SEZIONE DEL TESTO
__________
Bisogna fare una stima dei vantaggi reali
Riforma costituzionale Renzi-Boschi: razionalmente, rifiuto
Si è voluto sottolineare in un modo tanto frequente quanto contraddittorio, da parte delle diverse forze politiche, quanto la decisione sul voto del referendum del 4 Dicembre non debba essere presa su basi personalistiche bensì sul “merito” della riforma in sé. Ma se è sbagliato valutare una riforma Costituzionale secondo il principio di autorità non lo sarà se, invece, si prende atto delle caratteristiche delle “autorità” in gioco, e dei dati di fatto che provengono da essi, per calcolare cosa conviene pragmaticamente a noi fare. Poiché il giudizio sull’utilità di un disegno di legge, si converrà, va calcolato tenendo conto di tutte le possibilità ed i parametri contestuali che la sua approvazione mette in luce. Anche quelli non dichiarati nero su bianco nel testo della riforma stessa.
__________
DATI FORNITI

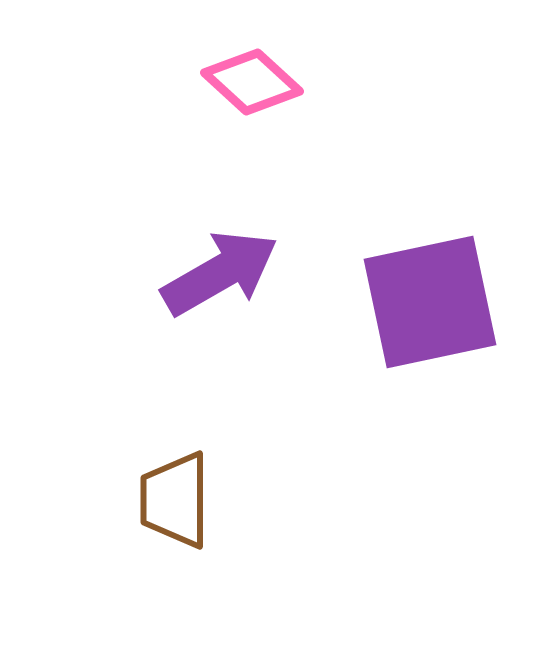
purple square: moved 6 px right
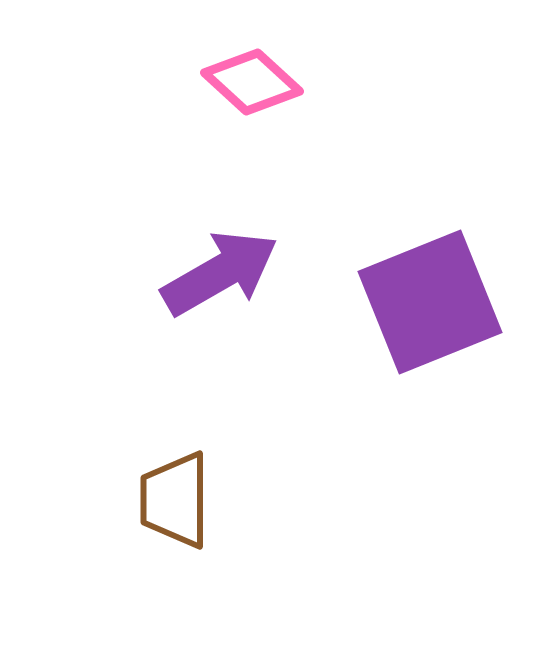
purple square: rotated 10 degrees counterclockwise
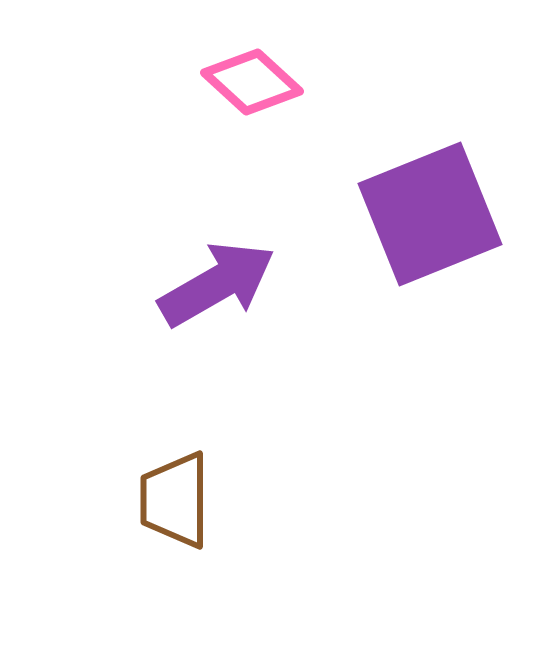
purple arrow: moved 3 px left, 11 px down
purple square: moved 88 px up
__________
ESERCIZIO ASSEGNATO
Ripeti alla lettera il passo del testo sulla riforma costituzionale che comincia con "Bisogna fare una" e prosegue fino a "della riforma stessa.". I dati non hanno alcun rapporto con il testo.

RISULTATO
Bisogna fare una stima dei vantaggi reali
Riforma costituzionale Renzi-Boschi: razionalmente, rifiuto
Si è voluto sottolineare in un modo tanto frequente quanto contraddittorio, da parte delle diverse forze politiche, quanto la decisione sul voto del referendum del 4 Dicembre non debba essere presa su basi personalistiche bensì sul “merito” della riforma in sé. Ma se è sbagliato valutare una riforma Costituzionale secondo il principio di autorità non lo sarà se, invece, si prende atto delle caratteristiche delle “autorità” in gioco, e dei dati di fatto che provengono da essi, per calcolare cosa conviene pragmaticamente a noi fare. Poiché il giudizio sull’utilità di un disegno di legge, si converrà, va calcolato tenendo conto di tutte le possibilità ed i parametri contestuali che la sua approvazione mette in luce. Anche quelli non dichiarati nero su bianco nel testo della riforma stessa.